Follow Us:

100 Years Ago | 12 March 2020

On this day a century ago, these were some of the news items The Statesman readers got to read about India and the world.

Statesman News Service | New Delhi |


The news that Enver, Djemal and Talaat, the triumvirate who brought about the entanglement and ruin of Turkey, are all in Germany, and that the first named has had the effrontery to offer his services to Russia for employment in Afghanistan is pretty disgusting, if it is true, but after all it is no more disappointing than the weakness which has permitted their German fellow-criminals to slip through the fingers of the Allies. After all there is no moral difference whatever between the Huns and the Turks. The individual German criminals have probably made themselves personally responsible for fewer murders than Talaat, Enver and Djemal, but it is extremely probable that if they had been placed in the same position as these worthies they would have committed just as many, if not more. It is common ground that some of the worst atrocities in Armenia were carried out with the connivance of Sanders, the German Generalissimo at Constantinople. There is every reason to assume, in any case, that these three rascals must be left to a higher than human retribution; and if it be true that Enver has volunteered to go to Afghanistan it may well be that justice, of the shortest and sharpest kind, may overtake “the Napoleon of the Balkans” in that hospitable and highly civilised country.


Before Mr. B.D. Hazra, Deputy Magistrate of Alipore, the Calcutta Excise authorities prosecuted Rakan Ali of Watgunge and his wife for illegal possession of a large quantity of contraband opium without a licence. The woman appeared in a burkha and the prosecution witnesses stated that they would be able to identify her, if she took off her veil. The Magistrate asked Babu Bejoy Krishen Basu, vakil for the defence, to request the woman to take off her veil, but the vakil submitted that the woman was a pardanashin and that he could not request her to do so. The prosecution pleader thereupon asked the Magistrate to order the veil to be taken off. The Magistrate remarked that he had no power to order it. The prosecution thereupon withdraw the case and the two accused were acquitted.


At Nottinghamshire Assizes, Harry Wright Burnett, managing director of Burnett and Co., wagon builders and repairers, of Doncaster, a firm employing several hundred hands, was found guilty of the manslaughter of Harold Gadsby, whom he knocked over with his motor-car at Ranskill in the Great North road soon after the man had left work at a neighbouring engineering factory. For the defence, it was urged that it was impossible, having regard to the time at which according to his own workmen the prisoner arrived back at his place at Doncaster, that he could have been on the spot where the accident happened. Mr. Justice Horridge, in sentencing Burnett to nine months’ imprisonment with hard labour and ordering him to pay the costs of the prosecution, expressed entire concurrence with the verdict.

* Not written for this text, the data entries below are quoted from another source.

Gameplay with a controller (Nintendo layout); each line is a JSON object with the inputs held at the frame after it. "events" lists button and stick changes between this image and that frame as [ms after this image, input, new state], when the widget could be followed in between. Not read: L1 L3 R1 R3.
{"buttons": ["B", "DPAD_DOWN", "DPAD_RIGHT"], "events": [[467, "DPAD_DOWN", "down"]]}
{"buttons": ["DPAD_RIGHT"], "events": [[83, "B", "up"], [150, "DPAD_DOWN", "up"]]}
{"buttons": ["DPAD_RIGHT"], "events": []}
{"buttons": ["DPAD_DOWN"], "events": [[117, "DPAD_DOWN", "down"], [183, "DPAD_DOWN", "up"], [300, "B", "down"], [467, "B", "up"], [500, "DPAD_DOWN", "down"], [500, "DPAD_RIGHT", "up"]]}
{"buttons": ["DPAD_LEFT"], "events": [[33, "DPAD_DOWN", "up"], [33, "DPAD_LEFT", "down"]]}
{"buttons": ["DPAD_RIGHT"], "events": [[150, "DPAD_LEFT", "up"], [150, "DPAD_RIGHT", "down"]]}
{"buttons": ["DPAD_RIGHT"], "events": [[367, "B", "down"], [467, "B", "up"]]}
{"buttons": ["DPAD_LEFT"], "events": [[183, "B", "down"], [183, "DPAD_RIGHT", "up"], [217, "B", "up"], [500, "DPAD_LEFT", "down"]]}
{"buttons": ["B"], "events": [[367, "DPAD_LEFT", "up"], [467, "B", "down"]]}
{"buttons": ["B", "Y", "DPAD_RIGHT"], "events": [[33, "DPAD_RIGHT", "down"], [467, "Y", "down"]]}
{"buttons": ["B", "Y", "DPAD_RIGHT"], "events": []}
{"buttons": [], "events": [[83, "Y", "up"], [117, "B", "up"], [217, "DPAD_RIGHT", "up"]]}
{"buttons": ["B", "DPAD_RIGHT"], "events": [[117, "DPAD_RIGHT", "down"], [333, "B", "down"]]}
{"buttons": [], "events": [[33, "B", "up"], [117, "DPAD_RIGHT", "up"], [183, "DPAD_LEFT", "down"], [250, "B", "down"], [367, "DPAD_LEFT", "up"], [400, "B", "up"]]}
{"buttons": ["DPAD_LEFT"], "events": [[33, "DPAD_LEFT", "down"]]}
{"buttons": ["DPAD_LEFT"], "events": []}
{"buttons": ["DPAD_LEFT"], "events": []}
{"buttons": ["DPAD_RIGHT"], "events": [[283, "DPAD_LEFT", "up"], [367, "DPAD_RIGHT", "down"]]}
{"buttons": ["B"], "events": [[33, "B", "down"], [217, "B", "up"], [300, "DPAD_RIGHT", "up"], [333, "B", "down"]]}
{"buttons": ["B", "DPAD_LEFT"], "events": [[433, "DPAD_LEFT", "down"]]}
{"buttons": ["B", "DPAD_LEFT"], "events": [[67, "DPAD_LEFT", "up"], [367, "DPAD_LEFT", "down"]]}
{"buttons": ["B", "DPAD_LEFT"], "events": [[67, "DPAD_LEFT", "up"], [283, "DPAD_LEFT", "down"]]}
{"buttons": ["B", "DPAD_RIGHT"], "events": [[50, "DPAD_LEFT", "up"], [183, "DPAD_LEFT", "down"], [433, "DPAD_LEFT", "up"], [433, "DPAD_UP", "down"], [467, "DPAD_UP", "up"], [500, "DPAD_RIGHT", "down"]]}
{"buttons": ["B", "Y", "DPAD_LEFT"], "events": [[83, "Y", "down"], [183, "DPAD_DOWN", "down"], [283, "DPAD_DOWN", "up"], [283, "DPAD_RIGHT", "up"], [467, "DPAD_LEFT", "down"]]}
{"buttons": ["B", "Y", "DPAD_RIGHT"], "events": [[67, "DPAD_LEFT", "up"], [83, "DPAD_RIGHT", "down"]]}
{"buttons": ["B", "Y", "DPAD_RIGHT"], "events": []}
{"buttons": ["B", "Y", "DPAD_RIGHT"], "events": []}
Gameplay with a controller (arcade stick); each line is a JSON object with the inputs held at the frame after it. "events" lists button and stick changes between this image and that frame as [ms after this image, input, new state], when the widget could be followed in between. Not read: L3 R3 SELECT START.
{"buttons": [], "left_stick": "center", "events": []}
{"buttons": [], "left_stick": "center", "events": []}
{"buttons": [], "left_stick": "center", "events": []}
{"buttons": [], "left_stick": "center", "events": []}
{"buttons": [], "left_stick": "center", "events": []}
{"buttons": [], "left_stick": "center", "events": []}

The seven millions of people in London give away more than pound 100,000 every year to beggars, according to the London Mendicity Society. Mr. F. Starling, the secretary told a Daily Chronicle representative that a case was recently brought to his notice of a beggar who was found with nearly pound 100 in his possession in gold, silver, and copper. Some of the men on the list of the official records have as many as 30 convictions against them. Recent reports from the plain clothes police employed by the society show that there is an increase of beggars. If the public would use a little discrimination and resolutely shut their eyes to cases of which they know nothing save from the information supplied by the beggar himself.


The railway strike is over. The men returned this morning. A serious position threatened to develop yesterday when over 4,000 coolies employed in the coaling sheds in harbour struck simultaneously. The previous evening notices written in Sinhalese and Tamil were posted at the coaling depots and elsewhere, calling upon the men not to return to work. Employers were taken by surprise when 4,000 to 5,000 coolies struck without stating the reasons. The authorities made every effort to learn the cause of the strike, but the men treated the matter with indifference. Employers went to the extent of intimating their willingness to consider any grievances and receive a deputation. They visited the coaling ground where strikers persuaded the men to lay their grievances before them, promising to ventilate such.